- TRECHO DO DOCUMENTO
§ §

Letícia Silva Esquiapati

Advogada Tributarista no Balera, Berbel & Mitne Advogados

Foi pautado para o dia 11 de dezembro de 2019 o julgamento, pelo Plenário do Supremo Tribunal Federal (STF), do Recurso Ordinário em Habeas Corpus (RHC) nº 163.334/SC, de relatoria do Ministro Luís Roberto Barroso, o qual trará o debate a respeito da inconstitucionalidade da criminalização do não pagamento de ICMS próprio já declarado pelo contribuinte.

Primeiramente, insta destacar que para compreender a controvérsia em questão é necessário ter em mente que o ICMS é um tributo indireto, no qual quem geralmente arca com o ônus econômico do tributo não é quem pratica o fato gerador que enseja a tributação. Explica-se: Embora o responsável pela prática do fato gerador (conduta descrita na norma tributária que quando praticada enseja a obrigação de pagar tributo) do ICMS seja o comerciante, geralmente é o consumidor final que verdadeiramente arca com o valor do tributo, vez que esse está, na maioria das vezes, embutido no preço da mercadoria que o consumidor acaba por comprar.

Sendo assim, por ser quem efetivamente realiza o fato gerador – no caso a “operação de circulação de mercadorias” – prevista na norma tributária (art. 155, II, da CF e art. 1º da LC nº 87/96) o comerciante é chamado “contribuinte de direito”, enquanto o consumidor, que arca com o ônus financeiro do ICMS, ao pagá-lo embutido no preço da mercadoria, é denominado “contribuinte de fato”.

Nessa esteira, em se tratando da controvérsia que ora se expõe, defende a Procuradoria-Geral da República (PGR) – nos autos do RHC nº 163.334/SC – que, pelo fato de o ICMS ser efetivamente pago pelo consumidor/contribuinte de fato, quando o comerciante/contribuinte de direito o declara, porém, não o recolhe aos cofres públicos, estaria esse último praticando o crime contra a Ordem Tributária tipificado no art. 2º, II, da Lei nº 8.137/90, que comina pena de detenção de 6 (seis) meses a 2 (dois) anos, e multa. Além disso, sustenta que naqueles casos nos quais reste comprovada a realização de condutas como fraude e falsificação (art. 1º da Lei nº 8.137/90), a penalidade correspondente é a de 2 (dois) a 5 (cinco) anos de reclusão, e multa.

§ §

- ORDEM DE SERVIÇO 1
Reproduza literalmente os registros, começando pelo início deles e terminando na linha que contém "Repair/ flat tire Up to USD 75", com ambas as extremidades incluídas.

- DADOS FORNECIDOS
§ §

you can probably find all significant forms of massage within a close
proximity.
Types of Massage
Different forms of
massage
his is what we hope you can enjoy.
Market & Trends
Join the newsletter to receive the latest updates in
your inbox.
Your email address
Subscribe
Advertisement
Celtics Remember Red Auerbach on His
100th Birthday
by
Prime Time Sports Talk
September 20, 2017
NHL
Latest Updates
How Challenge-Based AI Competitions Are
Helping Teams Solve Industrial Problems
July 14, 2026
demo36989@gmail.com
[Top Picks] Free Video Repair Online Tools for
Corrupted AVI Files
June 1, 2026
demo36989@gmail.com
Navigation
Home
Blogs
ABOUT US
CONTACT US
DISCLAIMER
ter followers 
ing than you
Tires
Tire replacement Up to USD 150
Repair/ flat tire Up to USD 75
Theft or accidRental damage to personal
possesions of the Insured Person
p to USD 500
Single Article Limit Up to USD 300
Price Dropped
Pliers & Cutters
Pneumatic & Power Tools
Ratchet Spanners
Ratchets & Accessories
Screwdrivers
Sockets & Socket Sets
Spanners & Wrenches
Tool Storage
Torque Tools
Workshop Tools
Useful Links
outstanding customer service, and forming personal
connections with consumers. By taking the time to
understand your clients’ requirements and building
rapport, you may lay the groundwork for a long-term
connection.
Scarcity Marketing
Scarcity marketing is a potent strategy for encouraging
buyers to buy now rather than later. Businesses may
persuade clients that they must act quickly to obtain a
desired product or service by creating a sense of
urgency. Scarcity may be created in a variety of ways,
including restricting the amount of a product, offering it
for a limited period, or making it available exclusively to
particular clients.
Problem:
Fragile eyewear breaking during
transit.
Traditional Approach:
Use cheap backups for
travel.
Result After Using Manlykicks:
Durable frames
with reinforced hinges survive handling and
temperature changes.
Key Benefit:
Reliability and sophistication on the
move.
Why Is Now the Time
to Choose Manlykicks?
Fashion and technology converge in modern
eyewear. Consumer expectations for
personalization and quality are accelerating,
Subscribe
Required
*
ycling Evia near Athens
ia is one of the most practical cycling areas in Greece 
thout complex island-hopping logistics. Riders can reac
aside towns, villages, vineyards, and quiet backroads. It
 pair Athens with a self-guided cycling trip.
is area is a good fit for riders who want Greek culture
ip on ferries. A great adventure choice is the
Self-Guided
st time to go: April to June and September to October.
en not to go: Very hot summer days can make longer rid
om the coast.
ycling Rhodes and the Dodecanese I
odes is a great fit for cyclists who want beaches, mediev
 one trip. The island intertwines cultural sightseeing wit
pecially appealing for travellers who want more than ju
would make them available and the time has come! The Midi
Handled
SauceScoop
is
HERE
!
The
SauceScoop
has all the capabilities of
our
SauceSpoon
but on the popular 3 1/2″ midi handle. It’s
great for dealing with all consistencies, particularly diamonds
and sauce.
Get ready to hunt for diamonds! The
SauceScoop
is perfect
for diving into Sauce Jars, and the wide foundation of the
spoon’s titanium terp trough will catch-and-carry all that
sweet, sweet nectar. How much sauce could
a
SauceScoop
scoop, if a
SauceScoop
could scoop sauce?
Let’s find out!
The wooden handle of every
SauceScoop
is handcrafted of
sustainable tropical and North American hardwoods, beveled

§ §

- ORDEM DE SERVIÇO 2
Liste todos os dispositivos normativos (artigos de leis e da Constituição) citados no trecho sobre a criminalização do não pagamento de ICMS.

- RESPOSTA ESCRITA 1
you can probably find all significant forms of massage within a close
proximity.
Types of Massage
Different forms of
massage
his is what we hope you can enjoy.
Market & Trends
Join the newsletter to receive the latest updates in
your inbox.
Your email address
Subscribe
Advertisement
Celtics Remember Red Auerbach on His
100th Birthday
by
Prime Time Sports Talk
September 20, 2017
NHL
Latest Updates
How Challenge-Based AI Competitions Are
Helping Teams Solve Industrial Problems
July 14, 2026
demo36989@gmail.com
[Top Picks] Free Video Repair Online Tools for
Corrupted AVI Files
June 1, 2026
demo36989@gmail.com
Navigation
Home
Blogs
ABOUT US
CONTACT US
DISCLAIMER
ter followers 
ing than you
Tires
Tire replacement Up to USD 150
Repair/ flat tire Up to USD 75

- RESPOSTA ESCRITA 2
- art. 155, II, da CF
- art. 1º da LC nº 87/96
- art. 2º, II, da Lei nº 8.137/90
- art. 1º da Lei nº 8.137/90